Abstract
DNA methylation has been implicated in a number of diseases and other phenotypes. It is, therefore, of interest to identify and understand the genetic determinants of methylation and epigenomic variation. We investigated the extent to which genetic variation in cis-DNA sequence explains variation in CpG dinucleotide methylation in publicly available data for four brain regions from unrelated individuals, finding that 3-4% of CpG loci assayed were heritable, with a mean estimated narrow-sense heritability of 30% over the heritable loci. Over all loci, the mean estimated heritability was 3%, as compared with a recent twin-based study reporting 18%. Heritable loci were enriched for open chromatin regions and binding sites of CTCF, an influential regulator of transcription and chromatin architecture. Additionally, heritable loci were proximal to genes enriched in several known pathways, suggesting a possible functional role for these loci.

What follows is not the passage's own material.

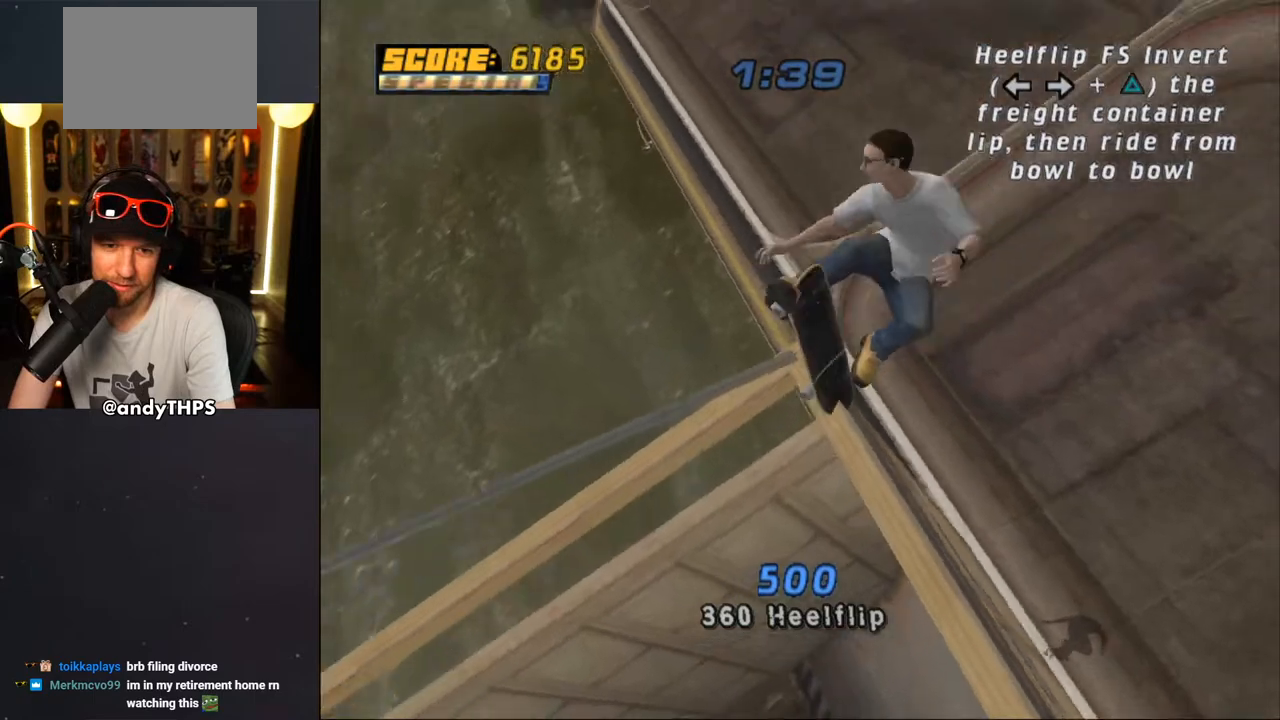
{"buttons": ["CROSS"], "left_stick": "center", "right_stick": "center", "events": [[233, "TRIANGLE", "up"], [383, "CROSS", "down"]]}
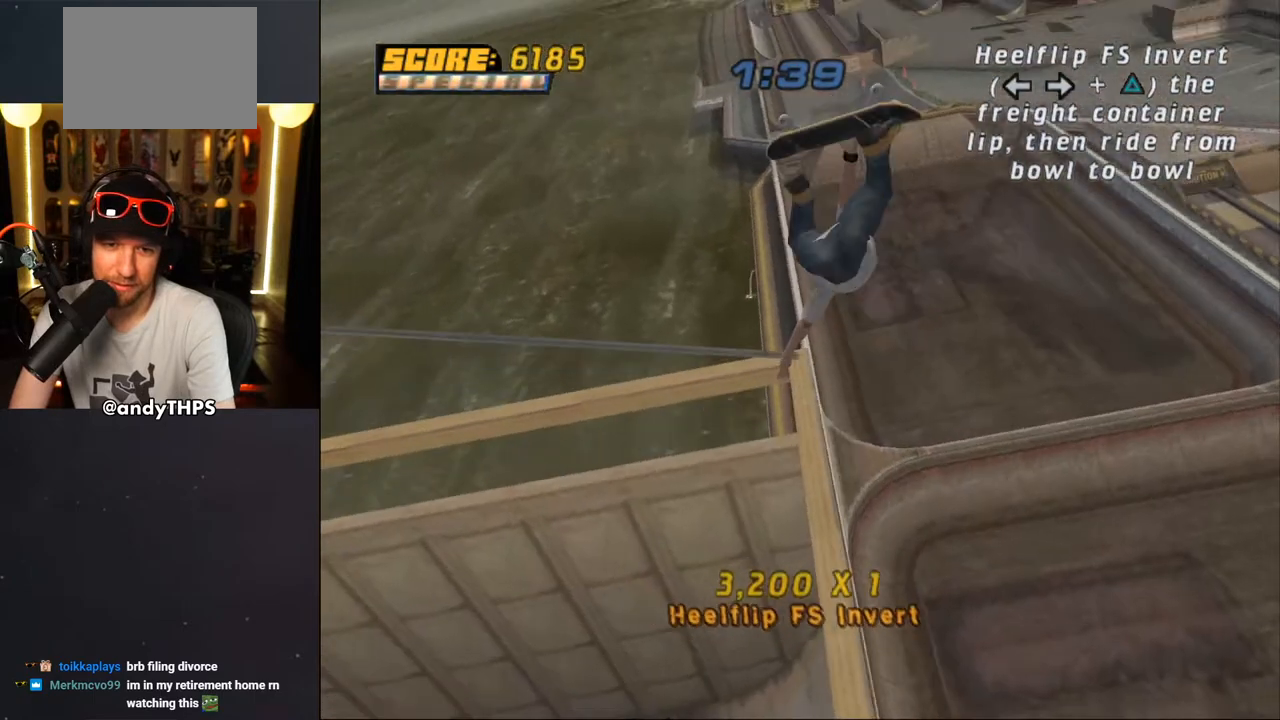
{"buttons": ["CROSS"], "left_stick": "center", "right_stick": "center", "events": []}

Our estimates of heritability are conservative, and we suspect that the number of identified heritable loci will increase as the methylome is assayed across a broader range of cell types and the density of the tested loci is increased. Finally, we show that the number of heritable loci depends on the window size parameter commonly used to identify candidate cis-acting single-nucleotide polymorphism variants.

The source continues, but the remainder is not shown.